EA licensees who benefit from the relocation of the incumbent will be required to submit their pro rata share of the relocation expense to EA licensees who have triggered a reimbursement right and have incurred relocation costs as follows:
(i)
For an EA licensee who, within 90 days of the release of the Public Notice announcing the commencement of the voluntary negotiation period, provides notice of its intention to relocate the incumbent, but does not participate or incur relocation costs in the relocation process, will be required to reimburse those EA licensees who have triggered a reimbursement right and have incurred relocation costs during the relocation process, its pro rata share when the channels of the incumbent have been cleared (i.e., the incumbent has been fully relocated and the channels are free and clear).
(ii)
For an EA licensee who does not, within 90 days of the release of the Public Notice announcing the commencement of the voluntary negotiation period, provide notice to the incumbent of its intention to relocate and does not incur relocation costs during the relocation process, but subsequently decides to use the channels in its EA, will be required to submit its pro rata share payment to those EA licensees who have triggered a reimbursement right and have incurred relocation costs during the relocation process prior to commencing testing of its system.
(5) Sunset of reimbursement rights.
EA licensees who do not trigger a reimbursement obligation as set forth in paragraph (f)(2) of this section, shall not be required to reimburse EA licensees who have triggered a reimbursement right as set forth in paragraph (f)(3) of this section ten (10) years after the voluntary negotiation period begins for EA licensees (i.e., ten (10) years after the Commission releases the Public Notice commencing the voluntary negotiation period).
(6) Resolution of disputes that arise during relocation.
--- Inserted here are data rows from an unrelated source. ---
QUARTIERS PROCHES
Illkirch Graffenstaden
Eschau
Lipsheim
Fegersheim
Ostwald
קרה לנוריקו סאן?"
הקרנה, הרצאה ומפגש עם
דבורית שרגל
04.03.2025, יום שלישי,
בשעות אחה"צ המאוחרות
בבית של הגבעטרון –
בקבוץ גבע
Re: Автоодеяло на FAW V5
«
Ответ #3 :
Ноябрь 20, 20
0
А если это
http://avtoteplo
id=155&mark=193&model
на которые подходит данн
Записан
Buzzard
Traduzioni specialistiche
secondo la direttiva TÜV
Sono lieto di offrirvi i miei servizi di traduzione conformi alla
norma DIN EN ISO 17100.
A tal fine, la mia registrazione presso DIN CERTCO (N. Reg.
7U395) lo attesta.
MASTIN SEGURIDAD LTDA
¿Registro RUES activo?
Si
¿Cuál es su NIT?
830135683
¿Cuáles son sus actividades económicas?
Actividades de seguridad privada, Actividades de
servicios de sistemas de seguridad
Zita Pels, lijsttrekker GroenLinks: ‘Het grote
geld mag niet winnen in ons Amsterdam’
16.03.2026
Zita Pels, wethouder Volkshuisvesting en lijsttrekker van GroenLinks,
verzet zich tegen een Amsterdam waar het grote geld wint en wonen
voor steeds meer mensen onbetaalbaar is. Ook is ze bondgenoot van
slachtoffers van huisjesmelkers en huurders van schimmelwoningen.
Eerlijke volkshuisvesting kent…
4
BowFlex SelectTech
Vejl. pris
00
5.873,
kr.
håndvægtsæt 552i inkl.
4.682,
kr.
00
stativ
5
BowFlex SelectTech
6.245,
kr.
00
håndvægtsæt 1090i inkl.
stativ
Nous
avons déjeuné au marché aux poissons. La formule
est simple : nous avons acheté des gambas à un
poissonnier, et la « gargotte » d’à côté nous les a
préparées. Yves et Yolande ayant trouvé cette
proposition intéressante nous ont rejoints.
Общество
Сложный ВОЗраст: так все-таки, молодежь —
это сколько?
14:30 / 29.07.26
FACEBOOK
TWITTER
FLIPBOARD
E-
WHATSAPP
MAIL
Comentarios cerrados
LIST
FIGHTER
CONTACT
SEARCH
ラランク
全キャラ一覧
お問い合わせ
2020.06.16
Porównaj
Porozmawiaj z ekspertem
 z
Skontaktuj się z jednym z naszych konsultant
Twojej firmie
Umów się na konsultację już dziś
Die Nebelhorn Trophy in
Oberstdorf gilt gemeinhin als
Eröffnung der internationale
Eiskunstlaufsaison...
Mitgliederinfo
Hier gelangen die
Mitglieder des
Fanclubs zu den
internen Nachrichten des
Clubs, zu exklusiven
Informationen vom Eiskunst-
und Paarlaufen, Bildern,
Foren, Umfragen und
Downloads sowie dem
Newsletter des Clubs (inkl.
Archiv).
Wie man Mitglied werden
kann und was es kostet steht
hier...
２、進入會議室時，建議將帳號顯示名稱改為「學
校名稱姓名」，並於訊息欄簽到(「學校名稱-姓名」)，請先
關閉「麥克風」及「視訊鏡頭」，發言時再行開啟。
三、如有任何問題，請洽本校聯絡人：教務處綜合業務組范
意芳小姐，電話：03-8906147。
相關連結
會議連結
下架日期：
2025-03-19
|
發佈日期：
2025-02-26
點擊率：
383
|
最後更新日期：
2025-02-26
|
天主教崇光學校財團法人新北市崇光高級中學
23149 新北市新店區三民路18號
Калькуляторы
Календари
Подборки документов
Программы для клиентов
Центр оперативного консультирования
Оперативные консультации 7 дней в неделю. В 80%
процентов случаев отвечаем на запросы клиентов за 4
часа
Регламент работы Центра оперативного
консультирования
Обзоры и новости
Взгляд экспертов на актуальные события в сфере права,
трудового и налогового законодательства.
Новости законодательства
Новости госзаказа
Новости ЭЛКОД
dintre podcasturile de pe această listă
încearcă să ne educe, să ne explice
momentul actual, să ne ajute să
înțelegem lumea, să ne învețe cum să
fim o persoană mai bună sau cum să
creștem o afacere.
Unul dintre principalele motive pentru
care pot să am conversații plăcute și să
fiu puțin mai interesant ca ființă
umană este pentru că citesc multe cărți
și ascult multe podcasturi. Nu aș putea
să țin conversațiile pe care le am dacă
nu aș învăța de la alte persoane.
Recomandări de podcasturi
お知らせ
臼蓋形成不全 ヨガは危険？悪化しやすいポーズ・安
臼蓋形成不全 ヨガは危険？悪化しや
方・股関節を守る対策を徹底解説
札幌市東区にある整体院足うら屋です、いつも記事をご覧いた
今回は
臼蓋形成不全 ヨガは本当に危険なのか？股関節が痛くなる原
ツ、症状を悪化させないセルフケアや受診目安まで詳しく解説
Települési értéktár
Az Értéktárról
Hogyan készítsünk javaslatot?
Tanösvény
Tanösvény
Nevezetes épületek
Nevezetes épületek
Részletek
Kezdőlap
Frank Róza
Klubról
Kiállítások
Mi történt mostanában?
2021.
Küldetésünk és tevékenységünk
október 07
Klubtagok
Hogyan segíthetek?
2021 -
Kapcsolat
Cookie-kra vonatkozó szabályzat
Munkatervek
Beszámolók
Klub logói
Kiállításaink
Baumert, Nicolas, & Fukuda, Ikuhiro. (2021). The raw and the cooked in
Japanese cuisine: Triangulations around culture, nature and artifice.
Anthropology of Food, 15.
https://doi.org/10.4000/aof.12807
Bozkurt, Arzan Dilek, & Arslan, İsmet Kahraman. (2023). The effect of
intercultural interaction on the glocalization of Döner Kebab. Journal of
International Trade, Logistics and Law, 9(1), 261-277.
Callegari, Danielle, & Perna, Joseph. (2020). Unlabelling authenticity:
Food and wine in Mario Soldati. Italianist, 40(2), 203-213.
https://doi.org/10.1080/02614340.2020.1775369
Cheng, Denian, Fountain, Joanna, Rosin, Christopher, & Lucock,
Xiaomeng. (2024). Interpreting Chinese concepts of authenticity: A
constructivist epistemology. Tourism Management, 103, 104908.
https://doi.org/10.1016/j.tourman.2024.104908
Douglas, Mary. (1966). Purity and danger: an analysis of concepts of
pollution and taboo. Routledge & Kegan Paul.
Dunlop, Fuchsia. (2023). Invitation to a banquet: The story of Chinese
Disputes arising out of the costs of relocation, such as disputes over the amount of reimbursement required, will be encouraged to use expedited ADR procedures. ADR procedures provide several alternative methods such as binding arbitration, mediation, or other ADR techniques.
(7) Administration of the cost-sharing plan.
We will allow for an industry supported, not-for-profit clearinghouse to be established for purposes of administering the cost-sharing plan adopted for the 800 MHz SMR relocation procedures.